Three things strike me as being embedded into the common law.
The first is its commitment to the past. The common law answers every question with an answer based on what it has done before. The magic of precedent is that it looks out to the past to provide a starting point to answer a present question.
The second is its aversion to replicating the past mechanically. Even when given the answer as to what has happened in the past, the common law does not regard that answer as set in stone. It asks instead whether and what principles – what general rule – can be extrapolated from the past rather than any particular answer. The common law, even when it looks at a particular example, treats all such examples as something to be abstracted into a common general rule that is synthesized from all the prior cases.
The third is its caution at applying the past to the present even when the general rule seems apt to the case before it.

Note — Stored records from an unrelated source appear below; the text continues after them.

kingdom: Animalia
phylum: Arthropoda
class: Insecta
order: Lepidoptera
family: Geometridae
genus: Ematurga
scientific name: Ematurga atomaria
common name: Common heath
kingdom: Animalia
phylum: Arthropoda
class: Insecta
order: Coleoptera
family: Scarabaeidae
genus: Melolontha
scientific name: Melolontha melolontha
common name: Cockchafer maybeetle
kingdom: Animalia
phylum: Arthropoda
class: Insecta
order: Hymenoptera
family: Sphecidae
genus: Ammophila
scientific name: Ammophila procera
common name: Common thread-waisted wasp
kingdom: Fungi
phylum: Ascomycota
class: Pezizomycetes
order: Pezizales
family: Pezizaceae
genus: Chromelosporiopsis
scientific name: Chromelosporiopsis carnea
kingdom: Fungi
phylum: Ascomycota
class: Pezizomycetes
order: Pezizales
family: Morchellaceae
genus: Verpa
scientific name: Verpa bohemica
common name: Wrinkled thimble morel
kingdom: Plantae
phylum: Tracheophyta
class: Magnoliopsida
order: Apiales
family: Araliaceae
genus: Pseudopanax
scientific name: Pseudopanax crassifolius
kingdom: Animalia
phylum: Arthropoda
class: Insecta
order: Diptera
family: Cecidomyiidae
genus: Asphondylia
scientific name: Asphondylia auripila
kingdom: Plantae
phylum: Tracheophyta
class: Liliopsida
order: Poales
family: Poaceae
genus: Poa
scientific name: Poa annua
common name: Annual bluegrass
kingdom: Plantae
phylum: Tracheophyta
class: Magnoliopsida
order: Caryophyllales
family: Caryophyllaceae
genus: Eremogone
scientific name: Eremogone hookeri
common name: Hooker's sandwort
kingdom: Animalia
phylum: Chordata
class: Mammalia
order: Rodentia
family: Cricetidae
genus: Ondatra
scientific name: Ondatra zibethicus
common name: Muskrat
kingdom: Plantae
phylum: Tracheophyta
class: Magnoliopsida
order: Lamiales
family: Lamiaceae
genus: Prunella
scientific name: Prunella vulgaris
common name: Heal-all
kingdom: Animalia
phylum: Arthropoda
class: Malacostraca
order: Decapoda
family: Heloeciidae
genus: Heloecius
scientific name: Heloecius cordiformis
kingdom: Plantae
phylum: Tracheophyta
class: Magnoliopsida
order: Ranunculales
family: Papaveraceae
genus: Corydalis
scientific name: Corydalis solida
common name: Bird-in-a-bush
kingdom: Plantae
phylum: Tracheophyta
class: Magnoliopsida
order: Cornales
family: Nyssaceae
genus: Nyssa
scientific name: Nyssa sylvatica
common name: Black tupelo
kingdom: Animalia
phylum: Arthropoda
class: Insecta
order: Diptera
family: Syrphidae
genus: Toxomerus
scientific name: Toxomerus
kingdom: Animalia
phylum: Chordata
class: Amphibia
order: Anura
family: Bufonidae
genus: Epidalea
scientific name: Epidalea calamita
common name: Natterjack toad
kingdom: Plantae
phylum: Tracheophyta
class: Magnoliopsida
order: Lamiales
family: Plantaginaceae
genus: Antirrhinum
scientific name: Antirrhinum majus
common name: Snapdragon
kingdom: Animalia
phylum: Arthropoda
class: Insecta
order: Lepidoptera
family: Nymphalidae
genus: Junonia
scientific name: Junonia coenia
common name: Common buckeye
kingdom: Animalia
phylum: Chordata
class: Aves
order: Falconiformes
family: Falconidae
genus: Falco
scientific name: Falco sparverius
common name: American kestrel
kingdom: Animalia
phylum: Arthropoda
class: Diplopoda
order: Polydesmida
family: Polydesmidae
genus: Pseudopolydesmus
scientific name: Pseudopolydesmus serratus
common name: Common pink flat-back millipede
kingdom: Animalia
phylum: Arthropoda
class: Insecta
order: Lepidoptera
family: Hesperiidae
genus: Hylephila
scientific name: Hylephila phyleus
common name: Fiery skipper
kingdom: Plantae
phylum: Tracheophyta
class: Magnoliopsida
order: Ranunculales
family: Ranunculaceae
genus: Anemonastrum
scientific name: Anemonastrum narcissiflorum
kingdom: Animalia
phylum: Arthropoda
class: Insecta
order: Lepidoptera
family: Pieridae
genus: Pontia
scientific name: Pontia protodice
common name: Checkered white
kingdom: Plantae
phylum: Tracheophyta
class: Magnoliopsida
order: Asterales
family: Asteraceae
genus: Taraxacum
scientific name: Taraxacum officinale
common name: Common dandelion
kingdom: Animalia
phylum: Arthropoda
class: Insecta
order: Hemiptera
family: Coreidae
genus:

The common law is always alive to the possibility that an old rule is no longer a good rule. It tests such questions by reference to modern circumstances, societal norms, cultural values and local circumstances. Every general principle can be modified and every such modification finds itself into the next application of the general principle.
In contrast, the poverty of statutory law is that it fails all three tests. It is neither based on past experience (unless there is that rare thing the codifying statute) nor does it identify the key principles that ought to apply by reference to a variety of circumstances and ultimately a statutory rule cannot be changed by contemporary experience. It has to rely on politics and that fickle beast the legislative process to turn an old rule into a good rule.
To all these three deficiencies of statutory law, the common law applies its limited remedial touch through the principles of statutory interpretation. The magic of the common law is that it corrects some of the principal flaws of the system that is superior to it though its own virtues.